Setting expectations is very much linked to consciously recruiting, as you will have spent time conveying via your recruitment ads that the organisation values safety, appropriate conduct and integrity above all else. You’ll also have spent time analysing how the prospective team member responds to ethical scenarios in interviews and promoting an organisational culture that is based on open communication.

Detailed and appropriate induction benefits both new employees and current team members, as it helps a new team member understand where they fit in the team.

Actively set expectations with all members of your team about what:

  • they can expect of you: ethically, technically, and in terms of availability and respectful, consistent communications; and
  • you can expect of them: ethically, technically, and in terms of responsiveness and respectful, consistent communications. 

Being part of a high performing team is more than just doing the technical elements of a job well.

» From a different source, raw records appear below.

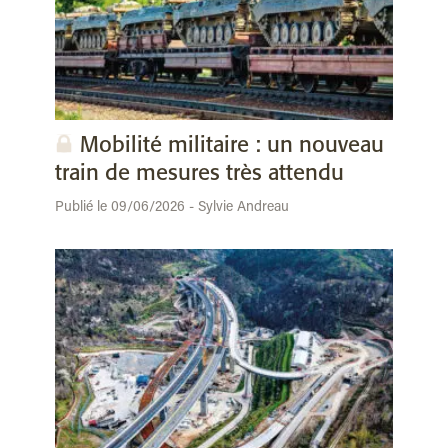
Mobilité militaire : un nouveau
train de mesures très attendu
Publié le 09/06/2026 - Sylvie Andreau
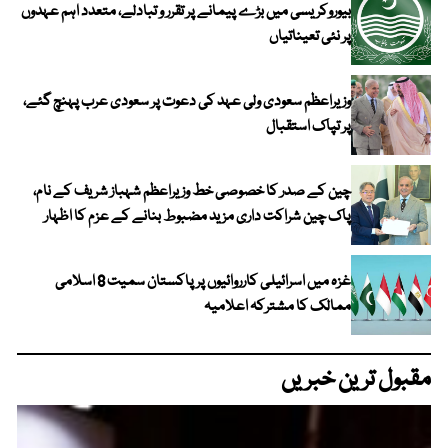
بیوروکریسی میں بڑے پیمانے پر تقرر و تبادلے، متعدد اہم عہدوں
پر نئی تعیناتیاں
وزیراعظم سعودی ولی عہد کی دعوت پر سعودی عرب پہنچ گئے،
پر تپاک استقبال
چین کے صدر کا خصوصی خط وزیراعظم شہباز شریف کے نام،
پاک چین شراکت داری مزید مضبوط بنانے کے عزم کا اظہار
غزہ میں اسرائیلی کارروائیوں پر پاکستان سمیت 8 اسلامی
ممالک کا مشترکہ اعلامیہ
مقبول ترین خبریں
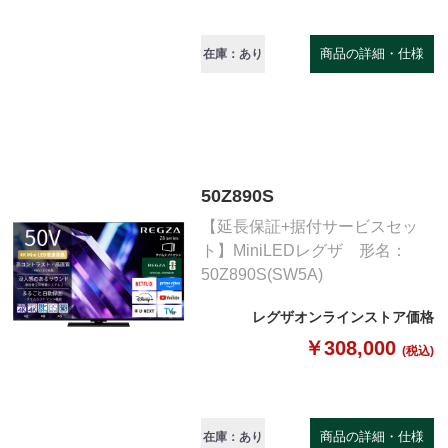
商品の詳細・仕様
在庫：あり
50Z890S
【延長保証+据付サービスセッ
ト】MiniLEDレグザ 形名：
50Z890S(SW5A)
レグザオンラインストア価格
￥308,000
(税込)
商品の詳細・仕様
在庫：あり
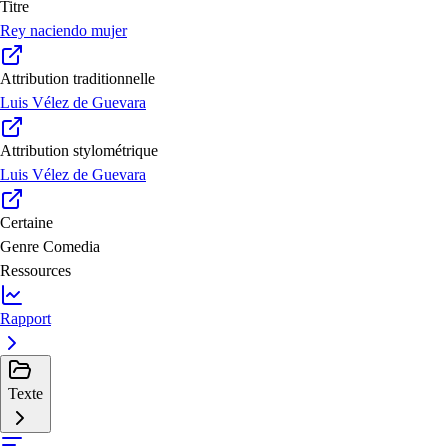
Titre
Rey naciendo mujer
Attribution traditionnelle
Luis Vélez de Guevara
Attribution stylométrique
Luis Vélez de Guevara
Certaine
Genre
Comedia
Ressources
Rapport
Texte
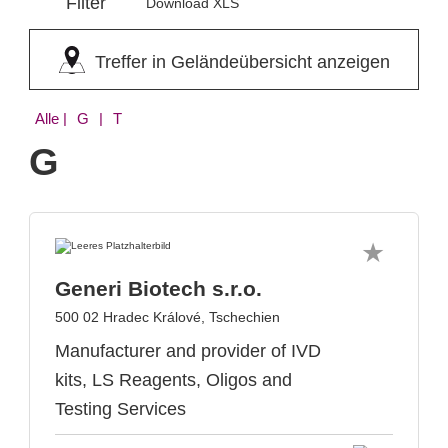
Filter
Download XLS
Treffer in Geländeübersicht anzeigen
Alle
| G | T
G
Generi Biotech s.r.o.
500 02 Hradec Králové, Tschechien
Manufacturer and provider of IVD
kits, LS Reagents, Oligos and
Testing Services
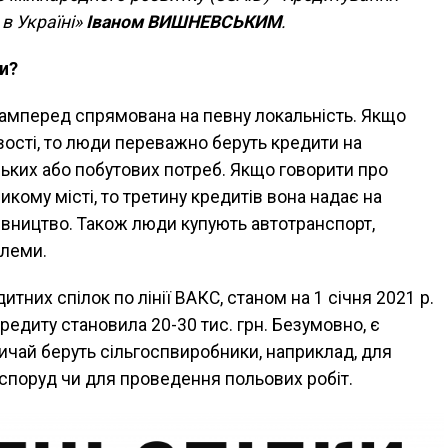
в Україні»
Іваном ВИШНЕВСЬКИМ
.
и?
самперед спрямована на певну локальність. Якщо
вості, то люди переважно беруть кредити на
ьких або побутових потреб. Якщо говорити про
икому місті, то третину кредитів вона надає на
дівництво. Також люди купують автотранспорт,
блеми.
тних спілок по лінії ВАКС, станом на 1 січня 2021 р.
редиту становила 20-30 тис. грн. Безумовно, є
звичай беруть сільгоспвиробники, наприклад, для
споруд чи для проведення польових робіт.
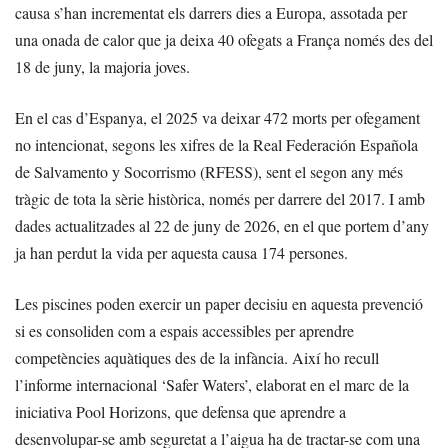
causa s’han incrementat els darrers dies a Europa, assotada per
una onada de calor que ja deixa 40 ofegats a França només des del
18 de juny, la majoria joves.
En el cas d’Espanya, el 2025 va deixar 472 morts per ofegament
no intencionat, segons les xifres de la Real Federación Española
de Salvamento y Socorrismo (RFESS), sent el segon any més
tràgic de tota la sèrie històrica, només per darrere del 2017. I amb
dades actualitzades al 22 de juny de 2026, en el que portem d’any
ja han perdut la vida per aquesta causa 174 persones.
Les piscines poden exercir un paper decisiu en aquesta prevenció
si es consoliden com a espais accessibles per aprendre
competències aquàtiques des de la infància. Així ho recull
l’informe internacional ‘Safer Waters’, elaborat en el marc de la
iniciativa Pool Horizons, que defensa que aprendre a
desenvolupar-se amb seguretat a l’aigua ha de tractar-se com una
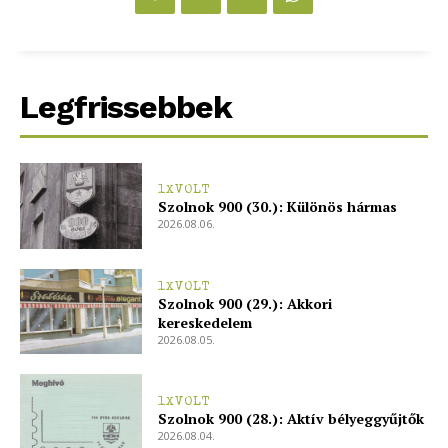
bSZ fiók
Előfizetés
Kapcsolat
Legfrissebbek
Adatkezelési tájékoztató
Hirdetés
1XVOLT
Szolnok 900 (30.): Különös hármas
2026.08.06.
1XVOLT
Szolnok 900 (29.): Akkori
kereskedelem
2026.08.05.
1XVOLT
Szolnok 900 (28.): Aktív bélyeggyűjtők
2026.08.04.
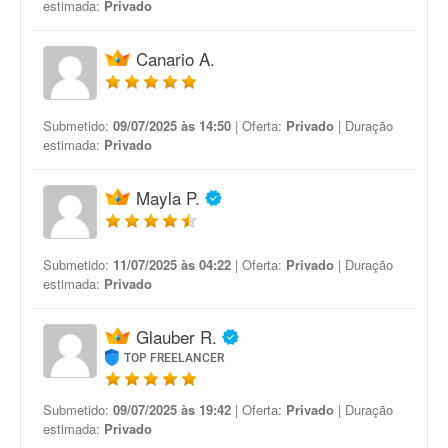
estimada:
Privado
Canario A.
Submetido:
09/07/2025 às 14:50
| Oferta:
Privado
| Duração
estimada:
Privado
Mayla P.
Submetido:
11/07/2025 às 04:22
| Oferta:
Privado
| Duração
estimada:
Privado
Glauber R.
TOP FREELANCER
Submetido:
09/07/2025 às 19:42
| Oferta:
Privado
| Duração
estimada:
Privado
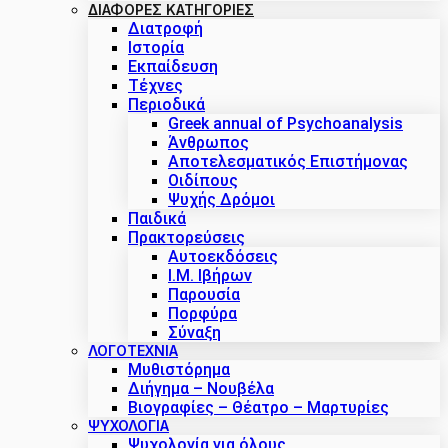
ΔΙΑΦΟΡΕΣ ΚΑΤΗΓΟΡΙΕΣ
Διατροφή
Ιστορία
Εκπαίδευση
Τέχνες
Περιοδικά
Greek annual of Psychoanalysis
Άνθρωπος
Αποτελεσματικός Επιστήμονας
Οιδίπους
Ψυχής Δρόμοι
Παιδικά
Πρακτoρεύσεις
Αυτοεκδόσεις
Ι.Μ. Ιβήρων
Παρουσία
Πορφύρα
Σύναξη
ΛΟΓΟΤΕΧΝΙΑ
Μυθιστόρημα
Διήγημα – Νουβέλα
Βιογραφίες – Θέατρο – Μαρτυρίες
ΨΥΧΟΛΟΓΙΑ
Ψυχολογία για όλους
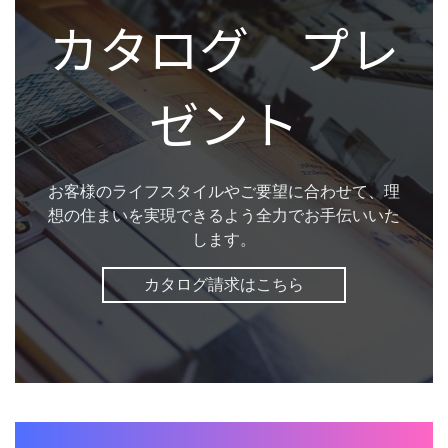
カタログ プレ
ゼント
お客様のライフスタイルやご要望に合わせて、理
想の住まいを実現できるよう全力でお手伝いいた
します。
カタログ請求はこちら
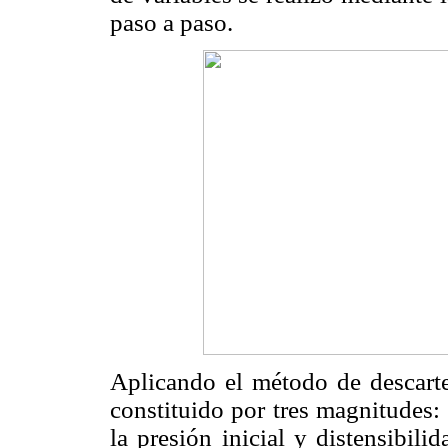
paso a paso.
Aplicando el método de descart
constituido por tres magnitudes: 
la presión inicial y distensibilid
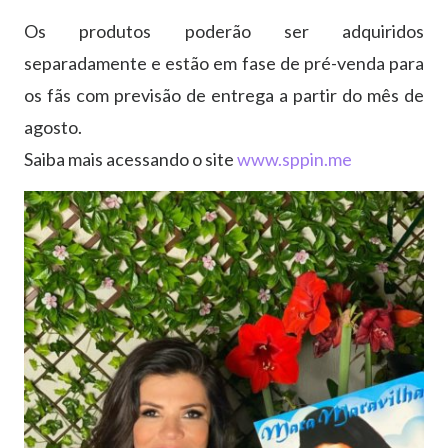
Os produtos poderão ser adquiridos
separadamente e estão em fase de pré-venda para
os fãs com previsão de entrega a partir do mês de
agosto.
Saiba mais acessando o site
www.sppin.me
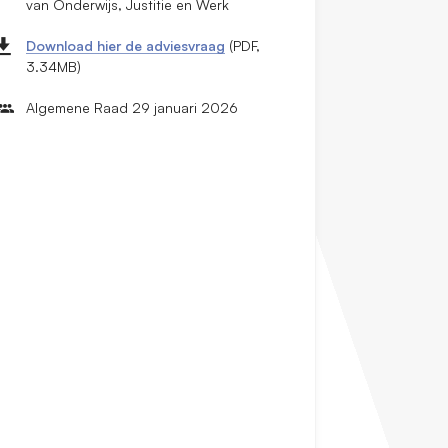
van Onderwijs, Justitie en Werk
Download hier de adviesvraag
(PDF,
3.34MB)
Algemene Raad 29 januari 2026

It is understanding what everyone brings to the team and trusting each person has the best interests of the entire team at heart. At its core are integrity, mutual respect and honesty; an acceptance that someone is part of a team because their ideas are valued but become more valuable when combined with those of others.

This is a dialogue where as a team you honestly, openly and courageously focus on your expectations of each other, including the organisation’s leadership.

Setting expectations offers employees a “light on the hill” statement or a touchstone for what they as part of the team are expected to do, and what they can expect from their colleagues, setting them on a path to success. 

When everyone ‘rows together’ in the same direction, you create a passionate culture where everyone feels like they are part of the organisation’s success.